That is interesting. Here is the summary of results so far
pause enable on switch and gmac -> I can consistently can trigger the timeout, somewhere between 15min and 8hrs of load testing
No pause enabled -> No Timeout
Pause enabled on switch only -> No Timeout
Pause enabled on GMAC only -> No Timeout so far… looking good but needs to run longer to be sure
ipref - Nopause -> Need to test
ipref - pause on switch -> ~860 mbps
ipref - pause on gmac -> ~820 mpbs
I am testing with a cable directly from a macbook to the r2. Now the ethernet on the macbook is connected via the USB bus; so I don’t know how good it really is. I’ll need to cable up to my network and test beetween the macbook and a PC to see if that isn’t the ~800mbs bottleneck. It could be.
Other notes. I don’t have the wifi enabled at all. I am still using a Slackware ARM user space a little after the 14.2 release. I really don’t think user space stuff figures into this much but its worth noting. I am compiling the kernel on the device, which is still running what is at this point an older gcc 7.3.0.
Maybe a new gcc builds code that runs a little quicker for the interrupt handlers? (speculating wildly)
Can I ask what you use to load test? My timeout trigger is running samba on the pie, sharing out a sata-sdd directory without about 40GB of files in it, mounting it on the client and doing cat * > /dev/null.
on my main-router (which is now running 7 days) i make normal traffic…on my test-r2 i use iperf3 for testing (r2 server or client connected over switch to my laptop). no samba or similar installed…only “router-tools” on main device and some additional things in lxc containers (vnc-server,web-server+mysql)
I was running samba in a contain, passing the lan1 port in as PHY, but I installed the package on the “host” and shut down all the containers just to take more testing variables out.
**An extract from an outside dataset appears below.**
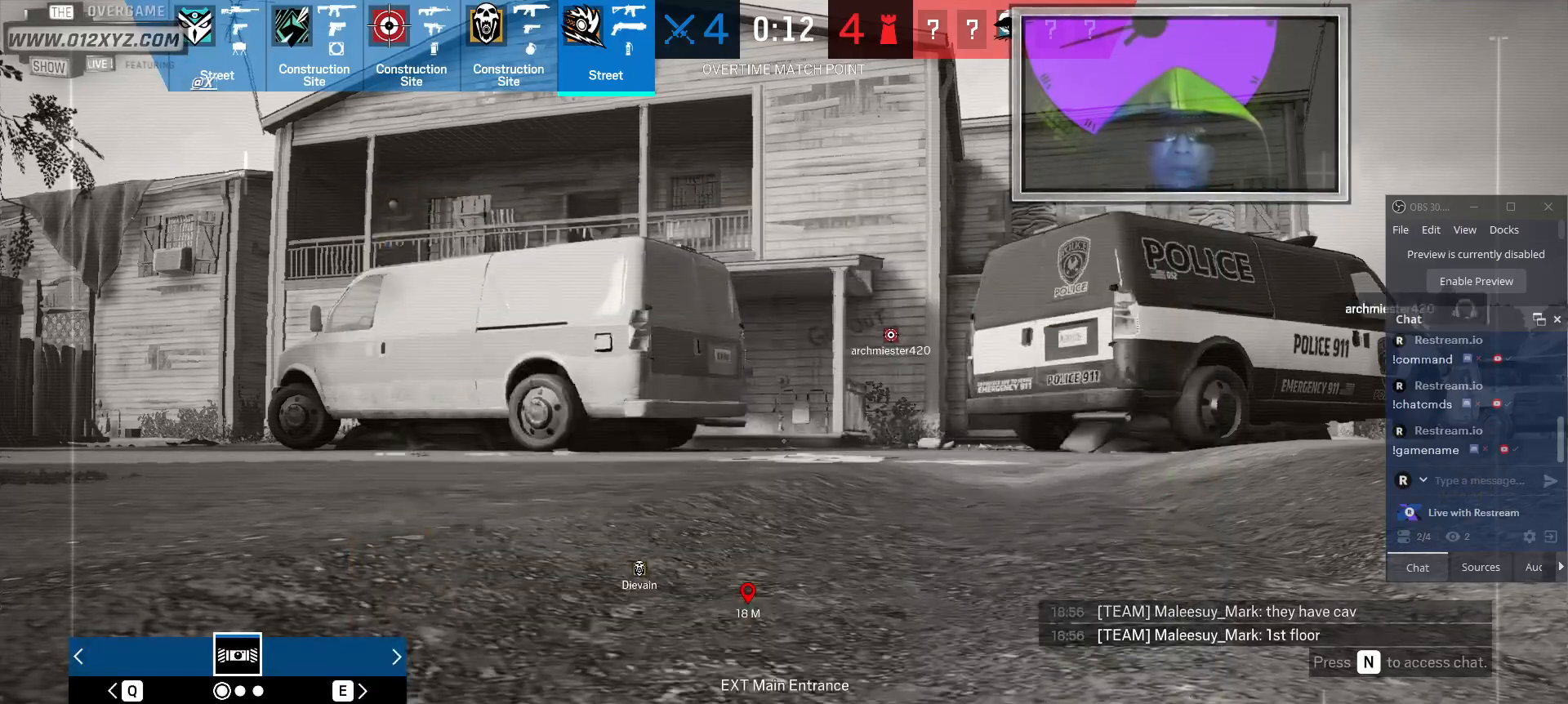
{"keys": [], "mouse": [], "events": []}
Well this is disapointing. I thought maybe I’d found a solid workaround with the pause frames; but appareently not. Alhough I did not get the kernel oops I did trigger the broken frames issues on anothere abuse test.
I really though it was working with pause both removed. I had not been able to produce a crash so I left it running in a loop over the weekend; same job just keep cat’ing a smbshare full of files to dev/null.
While there was no oops, and no “eth0: timed out” in the log it did start producing broken packets. Ping would still work but not TCP. So the answer is with no pause enabled, it seems more stable but can still break.
So I guess while pause frames might create the conditons that often trigger the failure, they are not causal.
Could you try if 5.9-main is also affected? It has additional patch for supporting mtu-setting. Maybe packets are stripped off due to additional dsa-tag if they grow to max. Ping packets are not big,but tcp packets can go upto max-mtu and may be damaged if adding additional tag which results in packets larger than mtu-max.
I upgraded to the 5.9-main branch in your repo. So far same behaviors. The abuse test ran for hours followed by the system only being able to send short frames until a restart. Nothing in dmesg output, no opps, just not working.
I have not tried lowering the MTU yet. I started the test again with /proc/sys/net/core/dev_weight doubled from 64 to 128, in case its an interrupt handling thing. Assuming that does not work (I dont expect it will) is there an MTU value you’d suggest, I know you have spent a lot of time studying the hardware, any specific transmission size related corner case you are trying to avoid with that suggestion?
I see the default MTU on the eth0 MAC is 1504… while on the ports its 1500. The extra four bytes on the MAC are to handle the port tags and still allow normal 1500 size ethernet frames? What MTUs are you interested in my trying to lower first the MAC or the ports both? My unscientific instinct is maybe set the MAC to 1500 and the ports to either 1496 or handful of bytes fewer.
Not set MTU manually,i just wanted that driver is capable to handle setting mtu-change request (maybe from dsa core). Mhm then i guess it is not caused by MTU setting (is fixed in 5.4). Then i’m still digging in the dark…also because i do not see your errors on my machines. Is all correctly soldered?
It hard to hit the errors, which is why its so hard to even know if a fix is actually a fix. Sometimes I have to keep it running an smb copy for 8+ hours before it breaks. So I am not suprised you don’t see the issues. Its not just samba either you can do something like btrfs send through netpipes to backup the attached disk and that may or may not succeed, I had the other unit die on me after sending 50GB once.
I’ve reverted my R2 to original kernel 4.4.70-BPI-R2-Kernel (from https://github.com/BPI-SINOVOIP/BPI-R2-bsp.git)
And results are good - 900Mbps DL, 300Mbps UL. No problems on TCP traffic HTTPS download above 500Mbps. So it doesn’t look like HW issue.
In the future a plan to test SINOVOIP’s kernels 4.14. and 5.4
not being able to use the swtich ports individually is sorta of a deal breaker for me. At that point I’d have to put a swtich under it to break out vlans, and I might as well use raspbery pi machines with better vendor hardware support (sorry sinovoip but if not for Frank’s efforts your product would deliver on basically nothing it advertised.)
Sinovoips 4.14 and 5.4 are basicly mainline or parts taken from my repo…so i guess you will have same issues. 4.4 is too old,no port-separation and too much modified which is not documented…i had massive problems merging updates into 4.4 tree due to changed files
For now - it works. I don’t need port separation, however lack of the ‘swconfig’ is not good, but VLANS works as expected.
I was thinking about those lanX interfaces - I don’t know how they are made in the kernel, but I see the MTU impact here. I prefer not to do anything special, the eth0/eth1 is enough for me, I can live with VLAN on all ports.
my understanding is the parameter changes the amount of the time the system will spend running the interrupt handler draining packets from the queue. A higher dev_weight should me fewer interrupts that block longer. On a typical server machine this usually causes more latency but gets you a little more thruput.